The “Nigerian Prince” scam has become so prevalent that it’s the go-to joke whenever someone brings up phishing scams. But con artists are constantly innovating, and new opportunities to trick people out of their money are an unfortunate byproduct of technological advancement.
And because of your church’s income and innate desire to help people, you are a prime target. If you aren’t vigilant, you could be vulnerable—not just to fake foreign princes, but to more devious imposters pretending to be people or organizations you know.
While the backstories and scams evolve, the underlying methods haven’t changed much. There are several things almost all phishing scams have in common. Surprisingly, you can combat many of these by simply following best practices for online security. Here are four dos and don’ts when something sounds fishy:
1. Check the email address
Confirming that an email address is legitimate can be tricky. Scammers will impersonate important individuals using an email address that looks real at first glance but is obviously fake under closer inspection. It might have subtle differences, like an n that should be an m, or it might use a different naming convention than your official church email addresses.
For example, you might use John.Doe@church, and the fake uses JohnD@churchh. The most dangerous scammers do their research and create frighteningly similar email addresses to the ones you actually use, and they learn the relationships well enough to know who to email and who to impersonate.
Just recently, someone tried to scam churches out of $20,000 by impersonating their pastors. The scammer hoped the recipient wouldn’t notice the altered domain or contact the pastor directly. One pastor remarked that such a request wasn’t uncommon—he traveled a lot, and it’s entirely possible that he would need the church to send him money on the road. The email scam included an instruction not to contact the pastor (because it would unravel the scheme), and the pastor said that even that sounded like something he might communicate.
If you ever see an email that makes a strange request or doesn’t look official, verify it’s legitimate before doing anything else. If it claims to be from someone you know, call them or speak to them about it in person. A 30-second conversation could save your church a lot of trouble.

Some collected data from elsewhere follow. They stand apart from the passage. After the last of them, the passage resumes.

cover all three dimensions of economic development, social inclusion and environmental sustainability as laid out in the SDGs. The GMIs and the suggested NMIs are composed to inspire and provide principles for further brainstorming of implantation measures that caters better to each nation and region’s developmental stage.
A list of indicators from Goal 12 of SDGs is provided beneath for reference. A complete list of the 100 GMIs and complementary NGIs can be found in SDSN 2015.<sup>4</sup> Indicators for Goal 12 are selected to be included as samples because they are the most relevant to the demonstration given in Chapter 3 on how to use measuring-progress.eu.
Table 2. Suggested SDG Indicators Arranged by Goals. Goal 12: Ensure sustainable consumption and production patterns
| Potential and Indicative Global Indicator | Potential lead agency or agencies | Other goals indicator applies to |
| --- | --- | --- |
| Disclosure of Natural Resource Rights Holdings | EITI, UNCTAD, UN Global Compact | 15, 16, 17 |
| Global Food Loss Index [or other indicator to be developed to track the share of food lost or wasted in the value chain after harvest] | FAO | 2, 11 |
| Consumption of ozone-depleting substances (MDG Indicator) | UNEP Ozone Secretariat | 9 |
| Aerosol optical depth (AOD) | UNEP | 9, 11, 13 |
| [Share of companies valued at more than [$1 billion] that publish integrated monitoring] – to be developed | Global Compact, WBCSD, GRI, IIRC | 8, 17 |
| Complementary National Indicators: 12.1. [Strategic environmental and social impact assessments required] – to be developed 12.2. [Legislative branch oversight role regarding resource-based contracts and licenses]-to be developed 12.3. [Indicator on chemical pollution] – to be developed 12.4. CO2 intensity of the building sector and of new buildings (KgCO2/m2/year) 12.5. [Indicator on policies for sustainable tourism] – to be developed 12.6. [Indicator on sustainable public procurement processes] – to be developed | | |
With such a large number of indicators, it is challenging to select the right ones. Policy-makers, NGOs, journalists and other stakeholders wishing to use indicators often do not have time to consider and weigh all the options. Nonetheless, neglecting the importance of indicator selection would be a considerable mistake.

2. Check links before you click them
If an email sends you to a website, check the web address carefully. It might be a copy of a legitimate website, but the URL address will be the dead giveaway. Anybody can buy a domain, and like a fake email address, a scammer’s URL will have subtle changes you may not notice at a glance. Double check it against the legitimate site.

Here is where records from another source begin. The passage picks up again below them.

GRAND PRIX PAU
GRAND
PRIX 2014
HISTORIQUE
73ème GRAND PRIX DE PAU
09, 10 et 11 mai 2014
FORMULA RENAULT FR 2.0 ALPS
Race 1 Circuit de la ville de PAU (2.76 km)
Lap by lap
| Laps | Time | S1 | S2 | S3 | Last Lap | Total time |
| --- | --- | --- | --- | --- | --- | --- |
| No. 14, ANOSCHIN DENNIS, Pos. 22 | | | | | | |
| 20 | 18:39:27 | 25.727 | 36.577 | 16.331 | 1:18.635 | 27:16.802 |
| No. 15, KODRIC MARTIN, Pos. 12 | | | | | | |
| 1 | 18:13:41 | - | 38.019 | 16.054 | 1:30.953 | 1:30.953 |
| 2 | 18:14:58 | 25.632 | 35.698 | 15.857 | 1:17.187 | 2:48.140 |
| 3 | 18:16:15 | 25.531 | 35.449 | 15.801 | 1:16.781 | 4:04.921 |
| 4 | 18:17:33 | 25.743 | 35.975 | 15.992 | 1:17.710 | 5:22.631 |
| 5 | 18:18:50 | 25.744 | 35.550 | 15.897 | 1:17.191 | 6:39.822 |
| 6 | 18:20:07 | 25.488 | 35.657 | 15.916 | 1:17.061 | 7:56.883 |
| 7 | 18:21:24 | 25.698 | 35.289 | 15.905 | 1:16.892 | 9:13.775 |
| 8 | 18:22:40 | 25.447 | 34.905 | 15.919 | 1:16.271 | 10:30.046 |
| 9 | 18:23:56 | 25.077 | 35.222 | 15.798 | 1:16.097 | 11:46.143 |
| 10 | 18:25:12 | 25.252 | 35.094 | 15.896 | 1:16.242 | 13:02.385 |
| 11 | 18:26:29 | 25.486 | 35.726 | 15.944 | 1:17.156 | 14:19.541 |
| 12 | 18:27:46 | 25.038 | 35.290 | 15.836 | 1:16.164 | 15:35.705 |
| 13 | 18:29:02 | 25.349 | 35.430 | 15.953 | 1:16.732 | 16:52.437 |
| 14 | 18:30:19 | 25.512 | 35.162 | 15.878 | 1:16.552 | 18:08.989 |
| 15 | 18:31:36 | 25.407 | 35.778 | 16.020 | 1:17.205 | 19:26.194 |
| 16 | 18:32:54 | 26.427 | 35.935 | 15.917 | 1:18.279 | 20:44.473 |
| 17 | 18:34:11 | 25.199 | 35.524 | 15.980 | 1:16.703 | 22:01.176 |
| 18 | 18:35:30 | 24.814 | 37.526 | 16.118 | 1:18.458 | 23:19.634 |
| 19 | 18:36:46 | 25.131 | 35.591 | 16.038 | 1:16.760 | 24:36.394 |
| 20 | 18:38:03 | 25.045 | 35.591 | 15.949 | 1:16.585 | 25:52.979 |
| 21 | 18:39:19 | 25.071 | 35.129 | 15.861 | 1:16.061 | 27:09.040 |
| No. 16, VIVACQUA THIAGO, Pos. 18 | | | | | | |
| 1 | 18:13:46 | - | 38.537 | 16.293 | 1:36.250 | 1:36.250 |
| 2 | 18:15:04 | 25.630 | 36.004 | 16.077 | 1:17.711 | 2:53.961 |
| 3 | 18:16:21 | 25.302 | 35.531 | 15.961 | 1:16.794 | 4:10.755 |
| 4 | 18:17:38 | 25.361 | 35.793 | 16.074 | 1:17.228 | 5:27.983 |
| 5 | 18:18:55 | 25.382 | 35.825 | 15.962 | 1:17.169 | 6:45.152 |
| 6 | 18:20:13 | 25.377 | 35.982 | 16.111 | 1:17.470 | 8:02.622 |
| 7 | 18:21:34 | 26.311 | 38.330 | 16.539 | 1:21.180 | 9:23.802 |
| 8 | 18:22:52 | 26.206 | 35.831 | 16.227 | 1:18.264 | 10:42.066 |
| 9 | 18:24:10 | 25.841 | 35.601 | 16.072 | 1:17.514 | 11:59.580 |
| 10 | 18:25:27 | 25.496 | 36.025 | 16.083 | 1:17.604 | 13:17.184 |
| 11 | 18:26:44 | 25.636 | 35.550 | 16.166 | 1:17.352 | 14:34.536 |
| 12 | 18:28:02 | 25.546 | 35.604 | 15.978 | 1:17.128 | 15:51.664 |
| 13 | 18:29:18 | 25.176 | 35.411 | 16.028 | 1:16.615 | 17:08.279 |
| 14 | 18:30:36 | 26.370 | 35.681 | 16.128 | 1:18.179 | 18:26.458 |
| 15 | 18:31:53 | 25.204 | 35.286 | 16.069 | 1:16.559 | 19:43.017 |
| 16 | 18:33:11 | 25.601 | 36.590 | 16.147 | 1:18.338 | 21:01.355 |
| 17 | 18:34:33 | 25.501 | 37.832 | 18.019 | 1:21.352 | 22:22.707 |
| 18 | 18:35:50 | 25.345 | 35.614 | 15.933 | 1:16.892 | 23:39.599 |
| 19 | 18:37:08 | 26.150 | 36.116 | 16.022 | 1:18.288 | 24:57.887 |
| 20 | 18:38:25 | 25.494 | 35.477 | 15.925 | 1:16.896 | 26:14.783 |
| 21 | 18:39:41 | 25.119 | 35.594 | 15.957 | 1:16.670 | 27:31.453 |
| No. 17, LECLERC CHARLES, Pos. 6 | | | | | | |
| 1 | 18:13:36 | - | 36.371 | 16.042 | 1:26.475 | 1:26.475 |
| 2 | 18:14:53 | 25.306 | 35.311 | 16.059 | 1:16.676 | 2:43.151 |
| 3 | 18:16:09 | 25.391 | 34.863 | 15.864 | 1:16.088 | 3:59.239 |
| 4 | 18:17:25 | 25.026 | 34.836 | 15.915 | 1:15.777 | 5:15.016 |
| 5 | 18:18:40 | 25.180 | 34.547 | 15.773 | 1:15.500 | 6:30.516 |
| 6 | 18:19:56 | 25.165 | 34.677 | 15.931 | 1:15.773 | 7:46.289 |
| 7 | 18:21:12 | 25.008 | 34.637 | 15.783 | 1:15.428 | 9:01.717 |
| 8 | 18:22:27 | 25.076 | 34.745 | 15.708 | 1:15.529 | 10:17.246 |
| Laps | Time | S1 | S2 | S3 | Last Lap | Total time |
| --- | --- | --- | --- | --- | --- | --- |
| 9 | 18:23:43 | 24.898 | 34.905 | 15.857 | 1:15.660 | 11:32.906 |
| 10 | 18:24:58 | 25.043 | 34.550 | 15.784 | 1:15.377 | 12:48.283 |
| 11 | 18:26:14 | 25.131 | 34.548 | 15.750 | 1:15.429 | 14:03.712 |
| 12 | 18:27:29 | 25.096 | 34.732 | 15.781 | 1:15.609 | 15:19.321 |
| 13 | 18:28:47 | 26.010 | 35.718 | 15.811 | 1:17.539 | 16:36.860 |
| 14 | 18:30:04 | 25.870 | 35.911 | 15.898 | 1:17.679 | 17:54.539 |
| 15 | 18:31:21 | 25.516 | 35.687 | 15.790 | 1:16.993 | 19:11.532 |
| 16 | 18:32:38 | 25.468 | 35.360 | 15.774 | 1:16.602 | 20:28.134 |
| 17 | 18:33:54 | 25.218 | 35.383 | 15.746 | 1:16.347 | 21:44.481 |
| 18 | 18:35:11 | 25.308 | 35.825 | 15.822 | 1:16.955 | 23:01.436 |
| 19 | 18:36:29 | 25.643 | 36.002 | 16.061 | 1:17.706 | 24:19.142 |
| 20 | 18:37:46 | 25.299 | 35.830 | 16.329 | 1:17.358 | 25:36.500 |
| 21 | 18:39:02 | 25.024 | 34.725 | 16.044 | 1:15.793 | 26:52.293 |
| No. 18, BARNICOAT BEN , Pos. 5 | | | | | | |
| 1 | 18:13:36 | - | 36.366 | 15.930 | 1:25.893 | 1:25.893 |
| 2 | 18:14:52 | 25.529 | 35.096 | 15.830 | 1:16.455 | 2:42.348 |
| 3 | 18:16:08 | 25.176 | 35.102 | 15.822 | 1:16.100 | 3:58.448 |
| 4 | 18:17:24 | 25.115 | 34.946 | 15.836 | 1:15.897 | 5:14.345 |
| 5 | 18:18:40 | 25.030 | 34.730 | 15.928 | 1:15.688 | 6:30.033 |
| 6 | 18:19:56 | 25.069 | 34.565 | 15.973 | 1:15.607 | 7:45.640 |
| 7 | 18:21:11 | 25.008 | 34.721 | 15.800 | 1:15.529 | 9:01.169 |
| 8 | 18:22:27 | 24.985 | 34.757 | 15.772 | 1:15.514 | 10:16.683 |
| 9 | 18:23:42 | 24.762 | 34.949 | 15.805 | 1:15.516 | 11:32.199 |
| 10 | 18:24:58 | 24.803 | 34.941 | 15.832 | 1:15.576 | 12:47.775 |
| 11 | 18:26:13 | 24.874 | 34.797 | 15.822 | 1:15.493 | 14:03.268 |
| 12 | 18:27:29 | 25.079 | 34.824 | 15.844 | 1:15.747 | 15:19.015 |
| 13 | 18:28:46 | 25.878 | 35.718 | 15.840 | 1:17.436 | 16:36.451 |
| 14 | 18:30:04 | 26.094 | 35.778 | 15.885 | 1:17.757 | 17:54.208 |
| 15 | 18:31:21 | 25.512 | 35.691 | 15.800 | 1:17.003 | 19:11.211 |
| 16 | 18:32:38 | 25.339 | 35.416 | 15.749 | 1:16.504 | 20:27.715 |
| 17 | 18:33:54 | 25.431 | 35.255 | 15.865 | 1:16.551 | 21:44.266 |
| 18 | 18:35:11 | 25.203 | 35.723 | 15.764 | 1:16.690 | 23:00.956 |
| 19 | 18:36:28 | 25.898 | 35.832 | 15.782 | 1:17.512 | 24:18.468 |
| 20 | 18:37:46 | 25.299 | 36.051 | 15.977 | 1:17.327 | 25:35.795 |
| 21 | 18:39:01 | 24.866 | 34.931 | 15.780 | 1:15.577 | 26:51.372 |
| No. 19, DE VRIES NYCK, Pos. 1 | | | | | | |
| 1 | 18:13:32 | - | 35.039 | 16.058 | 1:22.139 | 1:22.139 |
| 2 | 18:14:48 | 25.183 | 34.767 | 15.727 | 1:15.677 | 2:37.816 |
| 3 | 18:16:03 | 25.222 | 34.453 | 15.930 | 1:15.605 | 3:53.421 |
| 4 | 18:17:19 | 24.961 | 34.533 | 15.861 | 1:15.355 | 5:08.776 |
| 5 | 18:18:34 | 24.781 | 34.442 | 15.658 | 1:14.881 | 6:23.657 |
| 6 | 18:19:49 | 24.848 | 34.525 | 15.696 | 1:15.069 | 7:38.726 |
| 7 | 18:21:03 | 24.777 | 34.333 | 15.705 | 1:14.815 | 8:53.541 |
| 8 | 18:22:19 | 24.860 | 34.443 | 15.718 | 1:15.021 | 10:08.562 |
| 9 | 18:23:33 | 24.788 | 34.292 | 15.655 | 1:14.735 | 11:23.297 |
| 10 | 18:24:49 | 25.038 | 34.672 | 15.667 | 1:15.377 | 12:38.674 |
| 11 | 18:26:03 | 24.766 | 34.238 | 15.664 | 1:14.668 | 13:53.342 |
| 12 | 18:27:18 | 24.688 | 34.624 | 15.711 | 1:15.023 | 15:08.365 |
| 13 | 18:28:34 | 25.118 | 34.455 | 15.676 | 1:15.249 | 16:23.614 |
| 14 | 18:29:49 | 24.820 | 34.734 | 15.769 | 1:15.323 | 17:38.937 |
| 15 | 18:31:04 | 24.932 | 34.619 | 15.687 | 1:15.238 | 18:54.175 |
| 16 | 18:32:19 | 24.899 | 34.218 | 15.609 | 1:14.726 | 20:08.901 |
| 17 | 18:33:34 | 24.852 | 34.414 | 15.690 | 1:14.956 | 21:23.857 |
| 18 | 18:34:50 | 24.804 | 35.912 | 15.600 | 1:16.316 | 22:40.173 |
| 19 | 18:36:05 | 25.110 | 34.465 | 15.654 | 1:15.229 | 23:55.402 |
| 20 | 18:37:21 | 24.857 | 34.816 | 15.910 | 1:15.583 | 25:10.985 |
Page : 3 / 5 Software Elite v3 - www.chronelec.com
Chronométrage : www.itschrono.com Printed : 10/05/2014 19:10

If the email includes inline links, hover over them or right click to see where they’re taking you—don’t just click. Blindly clicking links is a surefire way to accidentally install malware or give a scammer access to sensitive information.
3. Don’t jump through hoops for unexpected money
If something sounds too good to be true, it usually is. Your church probably has a clear, simple system for people to donate money. If you receive an email claiming your church will receive money if you follow a few simple steps, don’t do it. Those steps are more likely to take money from your church.

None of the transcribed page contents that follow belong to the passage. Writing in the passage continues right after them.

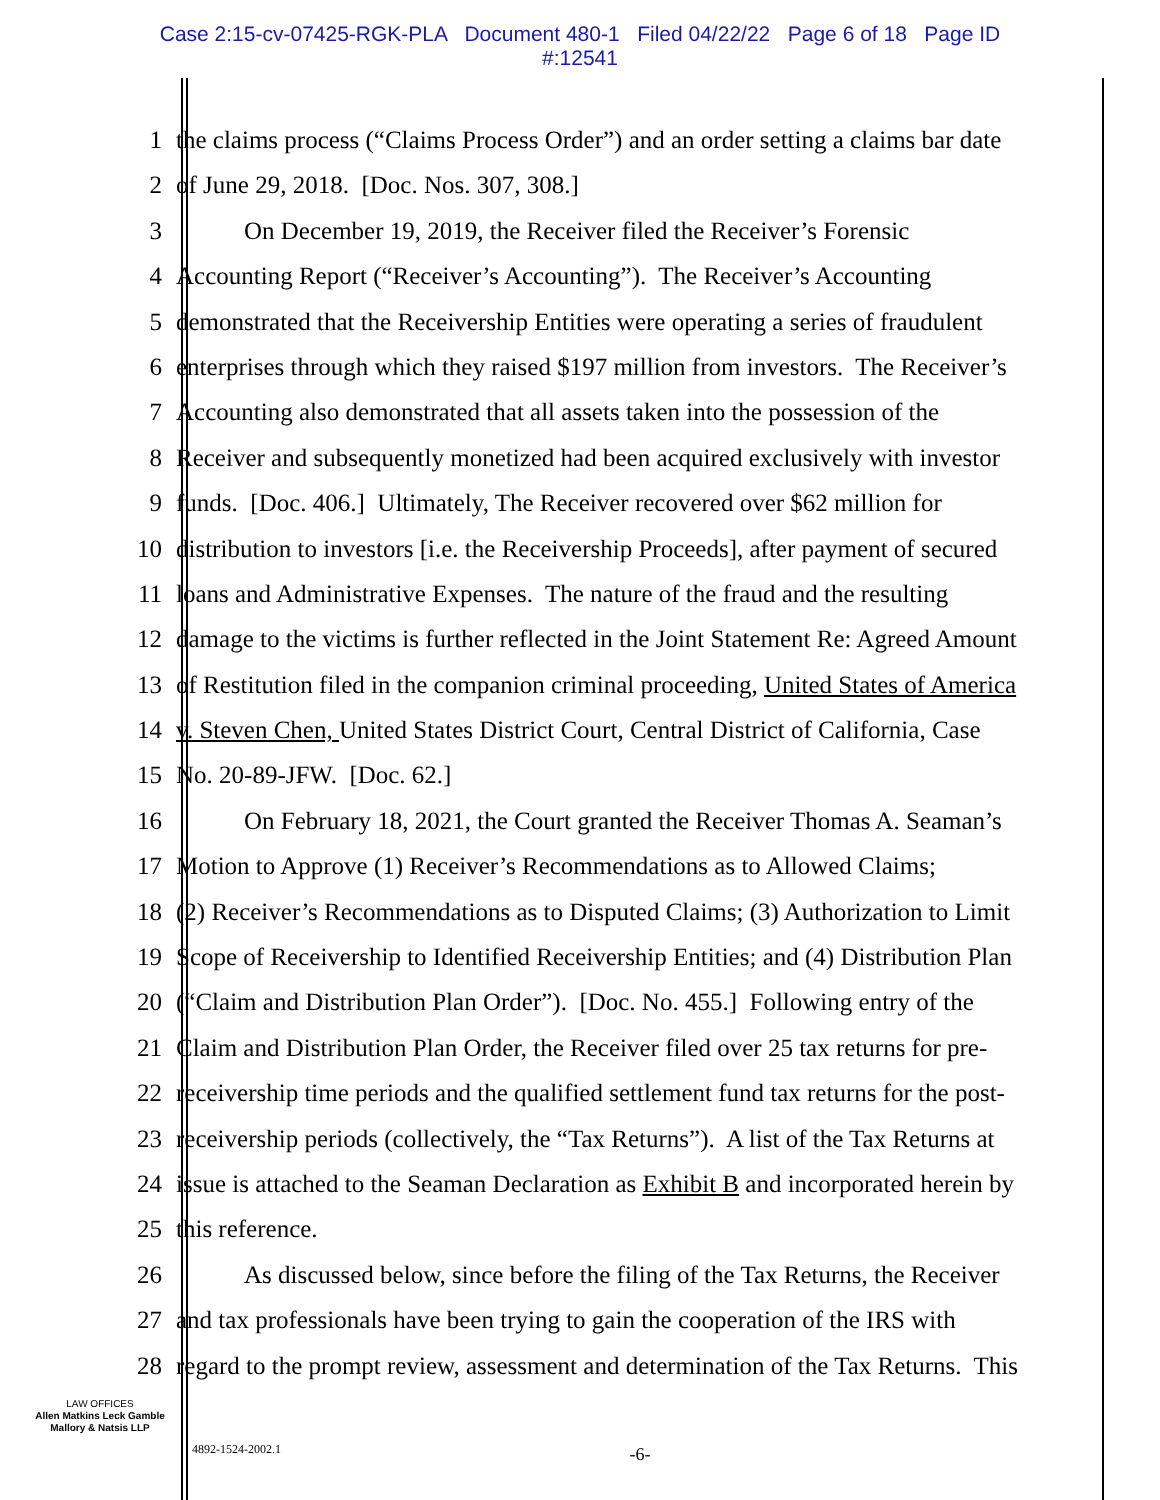Case 2:15-cv-07425-RGK-PLA Document 480-1 Filed 04/22/22 Page 6 of 18 Page ID
#:12541
1 the claims process (“Claims Process Order”) and an order setting a claims bar date
2 of June 29, 2018. [Doc. Nos. 307, 308.]
3 On December 19, 2019, the Receiver filed the Receiver’s Forensic
4 Accounting Report (“Receiver’s Accounting”). The Receiver’s Accounting
5 demonstrated that the Receivership Entities were operating a series of fraudulent
6 enterprises through which they raised $197 million from investors. The Receiver’s
7 Accounting also demonstrated that all assets taken into the possession of the
8 Receiver and subsequently monetized had been acquired exclusively with investor
9 funds. [Doc. 406.] Ultimately, The Receiver recovered over $62 million for
10 distribution to investors [i.e. the Receivership Proceeds], after payment of secured
11 loans and Administrative Expenses. The nature of the fraud and the resulting
12 damage to the victims is further reflected in the Joint Statement Re: Agreed Amount
13 of Restitution filed in the companion criminal proceeding, United States of America
14 v. Steven Chen, United States District Court, Central District of California, Case
15 No. 20-89-JFW. [Doc. 62.]
16 On February 18, 2021, the Court granted the Receiver Thomas A. Seaman’s
17 Motion to Approve (1) Receiver’s Recommendations as to Allowed Claims;
18 (2) Receiver’s Recommendations as to Disputed Claims; (3) Authorization to Limit
19 Scope of Receivership to Identified Receivership Entities; and (4) Distribution Plan
20 (“Claim and Distribution Plan Order”). [Doc. No. 455.] Following entry of the
21 Claim and Distribution Plan Order, the Receiver filed over 25 tax returns for pre-
22 receivership time periods and the qualified settlement fund tax returns for the post-
23 receivership periods (collectively, the “Tax Returns”). A list of the Tax Returns at
24 issue is attached to the Seaman Declaration as Exhibit B and incorporated herein by
25 this reference.
26 As discussed below, since before the filing of the Tax Returns, the Receiver
27 and tax professionals have been trying to gain the cooperation of the IRS with
28 regard to the prompt review, assessment and determination of the Tax Returns. This
LAW OFFICES
Allen Matkins Leck Gamble
Mallory & Natsis LLP
4892-1524-2002.1
-6-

You might be told that someone owes your church money, and you just need to verify some information to get it. There’s nothing to verify—that’s a scammer, phishing for you to give them information they don’t have…which they can then use to commit fraud. If the scenario the email describes sounds believable, talk to your staff about it. Don’t assume it’s legit until you can confirm the scenario is real.
Scammers may even impersonate banks or institutions your church deals with—like this scam claiming to be from USAA—but these organizations should never ask you to verify your information in an email or independent site. If a third party is involved, contact that organization separately to verify that the email is authentic.
4. Let unknown phone numbers go to voicemail
Phone scams have recently made huge advances. A dangerous new technique that’s received a lot of attention lately is shockingly simple: Scammers want you to say “yes” into the phone.
The scam sometimes starts with a recording that asks you to push buttons to stop receiving calls. This is how they confirm there’s a person on the other end of the line, and the next step is a trap that’s easy to fall for. The scammers call again with a recorded voice—which may sound a lot like a real person—asking something like “Can you hear me?” to get you to say yes.
Here’s why you should never say “yes” to a caller from an unknown number: They record your response and use it as a “verbal signature” to commit identity fraud. If someone calling from an unknown number starts a conversation that way or asks you to push buttons into the phone, you should immediately hang up and report the call to the FCC.
Pro-tip: Don’t fall for the “Hello? Whoops! Sorry, I’m having a problem with my headset!” line. This is an automated recording that’s been scientifically doctored to take advantage of well-intentioned people. The scammers want you to say “yes” so they can take advantage of you and your church. Don’t let them.
To protect yourself against calls like this, the FCC recommends registering your number for the national do-not-call list and contacting your phone provider to ask about robocall blocking services.
If a strange number calls your church, don’t answer. A real person can leave a voicemail.
Caution Is Your Best Defense
Part of stewarding your resources is protecting them from those who would take advantage of you and your church.
Anytime someone asks for money or information in an email or a phone call, do your homework. Check their email address. Verify with them in person. Whatever you do, don’t just say “Yes.”